• [DOCUMENT]:
▼
If it were an illusion the note without the fundamental would sound the same as the one with. With the fundamental present the sound is generally 'fuller'.

Seems quite easy to pick out the point at which the fundamental goes lower than the soundboard resonant frequency when playing note by note down the piano.

Assigning a pitch to the sound seems more a case of identifying the repetition rate rather than specifically picking out the lowest sine wave.


It could be an illusion in that the missing fundamental can really be missing and we still hear it, because our brain wants us to hear it, possibly for some evolutionary survival reason.

But, I argue that the mechanical structure of the ear (in all its complexity of drum, bones, cochlea) is inherently non-linear, which means that it distorts the sound causing actual additive and subtractive interactions between the partials, which means the fundamental is actually created by the mechanical structure of the ear.
▲
• [ENTRIES]:
▼
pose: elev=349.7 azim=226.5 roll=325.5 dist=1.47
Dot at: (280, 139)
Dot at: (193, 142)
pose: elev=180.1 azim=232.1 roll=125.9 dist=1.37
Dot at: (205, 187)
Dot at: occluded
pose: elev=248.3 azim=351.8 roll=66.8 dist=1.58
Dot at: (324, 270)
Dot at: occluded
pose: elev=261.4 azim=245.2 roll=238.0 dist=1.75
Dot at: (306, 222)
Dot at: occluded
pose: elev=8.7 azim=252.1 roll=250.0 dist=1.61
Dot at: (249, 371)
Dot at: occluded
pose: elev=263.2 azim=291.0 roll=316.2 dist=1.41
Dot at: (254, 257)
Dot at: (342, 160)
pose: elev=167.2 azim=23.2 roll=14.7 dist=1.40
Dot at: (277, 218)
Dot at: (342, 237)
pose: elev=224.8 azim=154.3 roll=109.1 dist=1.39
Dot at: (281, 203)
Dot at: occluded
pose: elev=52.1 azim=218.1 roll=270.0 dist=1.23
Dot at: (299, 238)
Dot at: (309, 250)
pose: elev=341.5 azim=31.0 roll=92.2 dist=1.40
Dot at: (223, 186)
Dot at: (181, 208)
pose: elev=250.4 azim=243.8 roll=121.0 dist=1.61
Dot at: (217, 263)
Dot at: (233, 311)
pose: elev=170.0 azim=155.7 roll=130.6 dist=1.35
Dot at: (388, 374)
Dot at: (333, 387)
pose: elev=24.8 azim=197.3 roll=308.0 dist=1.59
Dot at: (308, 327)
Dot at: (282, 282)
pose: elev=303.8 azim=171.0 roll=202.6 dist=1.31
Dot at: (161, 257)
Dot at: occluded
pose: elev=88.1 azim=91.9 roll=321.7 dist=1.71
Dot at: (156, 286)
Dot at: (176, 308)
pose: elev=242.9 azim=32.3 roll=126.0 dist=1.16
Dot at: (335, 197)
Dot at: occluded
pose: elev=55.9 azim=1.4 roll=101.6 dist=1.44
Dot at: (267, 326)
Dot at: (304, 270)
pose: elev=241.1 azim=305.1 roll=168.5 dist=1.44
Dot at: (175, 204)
▲
• [PROBLEMS TO WORK ON]:
[A] In the discussion of the missing fundamental above, what does the last writer argue about the mechanical structure of the ear?
[B] Extend the discussion of the missing fundamental from its last sentence.

• [RESULTS FOR EACH TASK]:
[A] It is inherently non-linear, so it distorts the sound and actually creates the fundamental.

[B]
Try my experiment on your DP - play C5 and E5 simultaneously. You will hear G4. The ratio C5:E5 is 4:5, yet we hear G4, which is in the ratio G4:C5:E5 = 3:4:5.

Non-Linear mixing (addition and subtraction of two or more frequencies) is actually used all the time in radio electronics and audio.

In radio, it is used to convert a high frequency radio signal to a constant low frequency signal for efficient amplification. It is also used for frequency multiplication. A sine wave is fed to a non-linear amplifier which produces multiple harmonics above and below the sine wave. The desired harmonic is put through a band-pass filter and amplified.

I mentioned guitar amps and speakers are designed for non-linear operation. There is an emphasis on the second harmonic, which interacts with the fundamental pitch creating the octave below. The result is a rich, warm sounding guitar.

Last edited by prout; 05/28/17 01:46 PM.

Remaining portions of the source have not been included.